Filter these entries down to the lines that hold the word "seguida", and show each of them.

Dataset records:

---------------

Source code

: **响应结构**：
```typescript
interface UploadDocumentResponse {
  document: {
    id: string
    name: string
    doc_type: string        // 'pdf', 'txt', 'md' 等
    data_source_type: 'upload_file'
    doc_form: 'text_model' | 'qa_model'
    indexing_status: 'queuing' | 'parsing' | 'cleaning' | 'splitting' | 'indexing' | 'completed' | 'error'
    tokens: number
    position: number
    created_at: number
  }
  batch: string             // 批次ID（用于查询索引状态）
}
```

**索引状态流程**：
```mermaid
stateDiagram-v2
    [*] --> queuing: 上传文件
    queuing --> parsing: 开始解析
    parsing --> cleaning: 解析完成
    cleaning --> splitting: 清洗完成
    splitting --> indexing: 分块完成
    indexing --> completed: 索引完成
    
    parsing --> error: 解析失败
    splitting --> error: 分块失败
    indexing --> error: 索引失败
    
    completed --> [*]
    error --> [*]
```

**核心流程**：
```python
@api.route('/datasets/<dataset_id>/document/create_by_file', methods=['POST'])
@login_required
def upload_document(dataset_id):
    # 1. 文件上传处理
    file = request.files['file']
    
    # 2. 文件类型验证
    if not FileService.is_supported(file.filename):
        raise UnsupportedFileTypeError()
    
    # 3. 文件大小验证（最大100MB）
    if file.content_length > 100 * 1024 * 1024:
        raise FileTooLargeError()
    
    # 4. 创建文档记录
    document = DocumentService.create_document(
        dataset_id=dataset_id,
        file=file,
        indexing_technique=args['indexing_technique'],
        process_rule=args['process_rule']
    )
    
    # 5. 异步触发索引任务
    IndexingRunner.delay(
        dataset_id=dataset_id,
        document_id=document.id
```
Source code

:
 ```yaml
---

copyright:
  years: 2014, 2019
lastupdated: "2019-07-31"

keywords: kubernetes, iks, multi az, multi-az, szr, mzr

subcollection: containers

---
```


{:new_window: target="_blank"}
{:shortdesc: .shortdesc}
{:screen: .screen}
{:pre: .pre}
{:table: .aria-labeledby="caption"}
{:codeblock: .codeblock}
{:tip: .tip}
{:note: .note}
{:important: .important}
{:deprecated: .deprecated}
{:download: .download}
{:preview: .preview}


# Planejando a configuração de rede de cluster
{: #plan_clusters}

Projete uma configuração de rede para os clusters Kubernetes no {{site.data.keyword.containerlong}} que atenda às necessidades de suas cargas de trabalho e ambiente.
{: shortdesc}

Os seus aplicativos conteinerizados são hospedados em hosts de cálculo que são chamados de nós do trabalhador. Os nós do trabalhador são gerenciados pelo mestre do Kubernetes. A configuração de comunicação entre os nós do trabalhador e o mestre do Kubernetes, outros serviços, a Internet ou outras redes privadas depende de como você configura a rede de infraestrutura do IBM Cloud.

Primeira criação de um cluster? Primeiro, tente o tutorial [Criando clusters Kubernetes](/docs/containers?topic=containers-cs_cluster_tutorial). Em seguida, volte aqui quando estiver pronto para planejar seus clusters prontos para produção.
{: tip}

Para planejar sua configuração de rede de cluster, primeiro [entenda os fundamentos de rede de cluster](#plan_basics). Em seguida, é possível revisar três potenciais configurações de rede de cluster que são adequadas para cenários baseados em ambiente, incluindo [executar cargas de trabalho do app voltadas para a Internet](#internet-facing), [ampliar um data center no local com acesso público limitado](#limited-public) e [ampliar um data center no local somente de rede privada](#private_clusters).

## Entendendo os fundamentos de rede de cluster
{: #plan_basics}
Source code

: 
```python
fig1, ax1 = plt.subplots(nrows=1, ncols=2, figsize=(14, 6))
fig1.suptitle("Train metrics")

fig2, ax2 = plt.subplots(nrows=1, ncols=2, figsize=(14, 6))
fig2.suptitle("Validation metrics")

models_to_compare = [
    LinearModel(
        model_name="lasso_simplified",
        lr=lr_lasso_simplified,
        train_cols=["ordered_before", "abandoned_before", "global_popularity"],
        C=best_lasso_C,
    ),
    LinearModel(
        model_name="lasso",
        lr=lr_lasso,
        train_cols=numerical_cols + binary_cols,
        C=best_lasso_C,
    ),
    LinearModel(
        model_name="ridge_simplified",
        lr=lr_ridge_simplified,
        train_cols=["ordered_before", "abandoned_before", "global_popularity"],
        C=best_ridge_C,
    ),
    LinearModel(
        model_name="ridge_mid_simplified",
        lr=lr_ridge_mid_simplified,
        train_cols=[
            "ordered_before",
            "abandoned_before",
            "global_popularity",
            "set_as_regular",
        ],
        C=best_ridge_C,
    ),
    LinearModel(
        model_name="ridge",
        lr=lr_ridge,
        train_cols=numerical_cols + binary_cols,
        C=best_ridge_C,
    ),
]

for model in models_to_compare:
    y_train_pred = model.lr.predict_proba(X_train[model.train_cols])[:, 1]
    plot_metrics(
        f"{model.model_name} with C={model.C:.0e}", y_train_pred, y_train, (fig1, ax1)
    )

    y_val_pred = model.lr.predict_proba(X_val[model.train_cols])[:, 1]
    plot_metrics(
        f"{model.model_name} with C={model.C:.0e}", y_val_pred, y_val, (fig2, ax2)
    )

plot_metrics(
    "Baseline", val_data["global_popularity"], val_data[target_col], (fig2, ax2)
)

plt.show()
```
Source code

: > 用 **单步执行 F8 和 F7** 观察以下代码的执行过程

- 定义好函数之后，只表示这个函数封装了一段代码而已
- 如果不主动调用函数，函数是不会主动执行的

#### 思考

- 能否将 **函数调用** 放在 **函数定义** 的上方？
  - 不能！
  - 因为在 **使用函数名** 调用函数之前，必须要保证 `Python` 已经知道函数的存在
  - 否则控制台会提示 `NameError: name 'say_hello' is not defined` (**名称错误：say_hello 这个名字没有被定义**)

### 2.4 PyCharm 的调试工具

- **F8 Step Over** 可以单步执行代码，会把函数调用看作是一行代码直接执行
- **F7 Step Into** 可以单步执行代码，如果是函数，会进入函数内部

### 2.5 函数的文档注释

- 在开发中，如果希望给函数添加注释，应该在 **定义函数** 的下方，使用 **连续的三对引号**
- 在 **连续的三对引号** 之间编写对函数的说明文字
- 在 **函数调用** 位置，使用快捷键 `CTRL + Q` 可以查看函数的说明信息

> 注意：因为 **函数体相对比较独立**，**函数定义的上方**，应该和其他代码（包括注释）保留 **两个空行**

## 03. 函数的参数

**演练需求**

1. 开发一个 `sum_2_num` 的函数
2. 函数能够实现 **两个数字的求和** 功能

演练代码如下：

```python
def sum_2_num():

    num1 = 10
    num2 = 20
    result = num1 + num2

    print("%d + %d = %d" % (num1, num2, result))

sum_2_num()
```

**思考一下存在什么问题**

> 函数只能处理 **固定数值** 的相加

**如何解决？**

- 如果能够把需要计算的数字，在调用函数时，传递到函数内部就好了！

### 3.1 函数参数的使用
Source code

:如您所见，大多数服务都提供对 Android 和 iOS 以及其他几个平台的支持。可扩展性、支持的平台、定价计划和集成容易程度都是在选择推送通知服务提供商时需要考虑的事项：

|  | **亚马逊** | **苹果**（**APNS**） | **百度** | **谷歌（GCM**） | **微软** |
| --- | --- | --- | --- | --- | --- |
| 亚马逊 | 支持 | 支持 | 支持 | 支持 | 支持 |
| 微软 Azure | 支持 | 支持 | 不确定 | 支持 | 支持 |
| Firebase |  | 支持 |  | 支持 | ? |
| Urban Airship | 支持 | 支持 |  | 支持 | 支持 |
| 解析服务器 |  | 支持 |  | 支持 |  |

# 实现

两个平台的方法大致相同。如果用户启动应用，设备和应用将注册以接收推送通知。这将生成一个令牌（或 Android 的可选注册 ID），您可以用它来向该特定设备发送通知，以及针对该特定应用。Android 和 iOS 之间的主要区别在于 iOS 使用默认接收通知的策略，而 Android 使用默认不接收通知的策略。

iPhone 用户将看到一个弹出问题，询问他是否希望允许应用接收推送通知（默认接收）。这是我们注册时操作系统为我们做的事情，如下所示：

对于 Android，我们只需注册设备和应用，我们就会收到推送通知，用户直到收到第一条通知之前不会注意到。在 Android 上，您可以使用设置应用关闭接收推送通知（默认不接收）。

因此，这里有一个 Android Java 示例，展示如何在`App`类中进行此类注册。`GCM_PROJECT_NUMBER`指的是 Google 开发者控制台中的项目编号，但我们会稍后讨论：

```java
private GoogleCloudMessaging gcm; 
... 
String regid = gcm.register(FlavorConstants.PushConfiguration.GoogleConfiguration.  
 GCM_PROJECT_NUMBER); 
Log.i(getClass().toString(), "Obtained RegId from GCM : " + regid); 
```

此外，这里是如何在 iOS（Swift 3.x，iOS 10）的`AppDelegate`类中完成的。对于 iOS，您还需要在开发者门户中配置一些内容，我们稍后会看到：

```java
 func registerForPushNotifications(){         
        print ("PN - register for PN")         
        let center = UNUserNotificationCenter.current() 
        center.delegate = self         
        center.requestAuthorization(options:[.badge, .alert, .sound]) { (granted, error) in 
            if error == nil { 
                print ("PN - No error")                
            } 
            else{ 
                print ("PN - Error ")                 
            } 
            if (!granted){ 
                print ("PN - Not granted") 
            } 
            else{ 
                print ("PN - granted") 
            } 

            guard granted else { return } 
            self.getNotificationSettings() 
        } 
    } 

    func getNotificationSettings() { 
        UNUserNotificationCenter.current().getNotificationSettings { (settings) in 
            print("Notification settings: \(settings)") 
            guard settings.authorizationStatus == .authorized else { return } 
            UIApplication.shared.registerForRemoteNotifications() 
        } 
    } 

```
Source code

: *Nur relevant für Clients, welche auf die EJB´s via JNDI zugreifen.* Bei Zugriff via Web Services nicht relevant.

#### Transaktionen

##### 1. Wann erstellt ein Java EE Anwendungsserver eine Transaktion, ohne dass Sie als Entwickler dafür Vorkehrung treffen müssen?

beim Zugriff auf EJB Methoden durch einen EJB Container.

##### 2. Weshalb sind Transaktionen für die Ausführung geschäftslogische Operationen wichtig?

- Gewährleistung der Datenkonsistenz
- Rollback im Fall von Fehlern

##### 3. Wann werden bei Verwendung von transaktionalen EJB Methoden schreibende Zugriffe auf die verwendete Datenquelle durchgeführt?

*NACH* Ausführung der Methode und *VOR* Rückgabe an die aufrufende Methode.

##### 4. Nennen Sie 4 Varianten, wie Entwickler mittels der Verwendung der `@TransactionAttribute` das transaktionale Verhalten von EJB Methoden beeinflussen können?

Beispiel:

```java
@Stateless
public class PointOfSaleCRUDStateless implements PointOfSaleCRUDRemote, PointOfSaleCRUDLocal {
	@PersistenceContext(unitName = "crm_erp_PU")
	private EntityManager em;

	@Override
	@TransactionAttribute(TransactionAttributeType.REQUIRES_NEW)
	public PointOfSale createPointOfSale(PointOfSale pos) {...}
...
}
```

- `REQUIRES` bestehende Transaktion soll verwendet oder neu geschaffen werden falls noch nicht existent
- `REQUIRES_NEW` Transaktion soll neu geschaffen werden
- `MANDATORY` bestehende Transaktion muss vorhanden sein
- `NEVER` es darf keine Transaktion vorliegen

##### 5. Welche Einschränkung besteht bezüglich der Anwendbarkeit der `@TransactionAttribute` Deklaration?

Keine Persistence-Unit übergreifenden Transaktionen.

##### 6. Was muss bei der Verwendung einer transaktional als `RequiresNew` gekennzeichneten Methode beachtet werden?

---------------

Response area:
Primeira criação de um cluster? Primeiro, tente o tutorial [Criando clusters Kubernetes](/docs/containers?topic=containers-cs_cluster_tutorial). Em seguida, volte aqui quando estiver pronto para planejar seus clusters prontos para produção.
Para planejar sua configuração de rede de cluster, primeiro [entenda os fundamentos de rede de cluster](#plan_basics). Em seguida, é possível revisar três potenciais configurações de rede de cluster que são adequadas para cenários baseados em ambiente, incluindo [executar cargas de trabalho do app voltadas para a Internet](#internet-facing), [ampliar um data center no local com acesso público limitado](#limited-public) e [ampliar um data center no local somente de rede privada](#private_clusters).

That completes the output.